At the heart of the Center of Excellence was an issue tracker in the form of a ticket file system, and message board. These tools were essential but not sufficient. Developers could work on problems independently, file tickets to document a bug or feature request, and post general messages where everyone could read them. The tools to steward new software and system research and development were present, but the burden still rested on developers to explain issues clearly enough so that unmet engineers at vendor sites could read and understand the laboratories complicated problems. Additionally, the teams could not share complete examples that mimic the problem due to security constraints.
The challenges now not only included state lines, but export-control rules and divergent software ecosystems.
“This is a daunting problem,” said James Elliott, principal member of technical staff and Sandia Center of Excellence lead. “How do you socialize complex problems with partners that have no prior experience with our code? Enter the COE. The main objective was to architect how to use the tools we had — expert personnel, ticket systems, message boards — while knowing the constraints present, such as security restrictions on our codes and personnel with diverse experience working from remote locations.”
Success was built on connecting people

There was another barrier, one that was entirely unprecedented: the COVID-19 pandemic. After months of lockdowns, the Center of Excellence wanted to revive in-person hackathons, which had been useful on other projects. The idea was to host in-person events with vendors and pair targeted personnel to code teams. In November 2022, the idea became a reality.
Each year, four hackathons would take place, two at Sandia and two at Lawrence Livermore, providing dedicated focus time for teams to nominally “hack” on their codes. The real effect was to build comradery and enable vendor and lab staff to work side by side. The hackathons hosted by Sandia included over 50 developers from Sandia, Los Alamos, Lawrence Livermore, Hewlett Packard Enterprise and Advanced Micro Devices.
“The hackathons have proven to be a force-multiplier. They are extremely popular with both the code teams and our vendor partners at Hewlett Packard Enterprise and Advanced Micro Devices,” said Judy Hill, lead of the El Capitan Center of Excellence and computational scientist at Lawrence Livermore National Laboratory. “We can give the vendors real-time feedback on critical challenges and obstacles in the El Capitan software stack, and our code teams have received similar real-time assistance from our COE engineers, yielding leaps forward in application readiness, all from one week of dedicated collaboration time.”
The collaborative spirit of the hackathons extended beyond the three-day events, maturing to four-day events due to popularity. Many teams began building in regular meetings outside of the hackathons with dedicated vendor personnel, often from three or four different employers, to continue the efforts.
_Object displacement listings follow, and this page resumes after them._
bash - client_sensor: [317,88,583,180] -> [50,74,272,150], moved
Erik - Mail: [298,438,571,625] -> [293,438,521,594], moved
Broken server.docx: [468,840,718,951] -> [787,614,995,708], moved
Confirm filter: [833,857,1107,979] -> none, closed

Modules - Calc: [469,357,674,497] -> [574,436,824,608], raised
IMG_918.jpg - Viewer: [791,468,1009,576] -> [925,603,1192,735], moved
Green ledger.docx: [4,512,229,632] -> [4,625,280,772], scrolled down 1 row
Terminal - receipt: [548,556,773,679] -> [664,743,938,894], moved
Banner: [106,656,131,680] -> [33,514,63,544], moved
This cohesive social network enabled deployment of El Capitan and, later, El Dorado. El Capitan, an exascale computing system located at Lawrence Livermore, was ranked first on the TOP500 list announced at Supercomputing in November 2024. El Dorado, smaller in scale to El Capitan but architecturally identical, ranked at number 20.
With the complexity of getting the codes both functional and performant on computing systems, the hackathons showed that building a successful network of people might be as fundamental as building the machine itself.
“What really unlocked our progress wasn’t just cutting-edge hardware or code tweaks, but the simple act of bringing people together,” said Jen Gaudioso, director of the Advanced Simulation and Computing at Sandia. “Developers, vendors and lab scientists worked side by side to build trust, share insights and solve problems in real time.”
The development teams are now running at full scale on El Capitan, with some teams even completing Gordon Bell runs, the means to competing for the Gordon Bell Prize. Having just completed the sixth hackathon with incredible turnout, Sandia’s hackathons continue to be a key mechanism for enabling the team’s knowledge of and access to vendor experts.